When I started, I looked into a BUNCH of different options for charting/EHR and settled on Luminello for charting and eprescribe. At the time, I think it was the best option and I still use it now. However, Luminello seemed overly clunky to me for intake forms, scheduling and billing and in private practice inefficiency is the kiss of death so I used other software solutions for that, most notably IntakeQ for intake forms, which blew any other software out of the water (also really useful for gathering credit card authorizations for billing, having patients submit rating scales, etc). Over time I hobbled together a collection of different software services that worked for me.
HOWEVER, I mentor a group of early career private practice psychiatrists and what I hear from others is that the practice management software now available from IntakeQ (branded now as PracticeQ) is even better than Luminello, including for charting patients notes, which is a new feature they added since I started. I have moved my scheduling and billing over to IntakeQ and continue to use Luminello for charting and eprescribe, but for people who are starting their practices now I recommend using IntakeQ/PracticeQ right out of the gate for everything except eprescribe. I bet at some point they'll add eprescribe, but for now what people I know are using is IntakeQ plus something like iPrescribe for eprescribe.
To sum up, here are the software solutions I recommend currently (as of March 2022) if you are starting a psychiatry private practice:
IntakeQ/PracticeQ: charting, scheduling, intake forms, billing (easy to set up auto billing via credit card that is integrated with scheduling - merchant account via Square or Stripe integration), telehealth (integrates w/ Doxy)
Eprescribe: iPrescribe (or similar)
Lab ordering: set up account directly with Quest or LabCorp to order labs electronically.
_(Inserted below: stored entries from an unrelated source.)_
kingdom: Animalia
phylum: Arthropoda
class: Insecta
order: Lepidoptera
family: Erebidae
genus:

In the meantime, giving the patient a lab order written on a prescription pad (scan and email if needed) works in a pinch when you are first starting your practice.
Phone: Google voice is fine, phone.com or Ring Central good if you want extra features like phone tree or have multiple phone numbers (ie you have an assistant or something like that)
Email: Google Workspace
eFax: SR Fax (integrates with IntakeQ) - unfortunately even though we live in the 21st century pharmacies will still fax you as if it were 1980 so you will need a fax number
Website: Squarespace (do NOT pay someone some crazy amount of money to do your website right off the bat... patients don't really care about the design of your website, they care about the words, and no one else will know how to write your website copy like you will)
I agree with clozareal in terms of how to write your intake forms -- look at others who have their forms on their website and swipe/edit for your purposes. You will NOT write the perfect intake forms right out of the gate so don't try. Just write some good enough intake forms (esp office policies) and then edit/adjust based on where expectations need to be better set up front. The ideal office policies set a proper frame without being overly harsh or rigid. There are no perfect office policies that will prevent you from having to learn the skill of how to set appropriate boundaries when dealing with patients face to face.
I just want to add one last thought on this... there is a concept in the startup world called Minimum Viable Product (a la Eric Ries from The Lean Startup). The idea is don't try to be perfect out of the gate when you are starting a business (and a private practice IS a business), because you will be wasting your time optimizing for the wrong things. Instead, start lean, mean and scrappy and then build what you need after once you have a few patients and have a sense for what systems you need to run everything efficiently. A lot of physicians are too perfectionistic (which is good for medicine, but bad for business). If you learn how to take your "physician hat" off while setting up your business systems you will be more successful.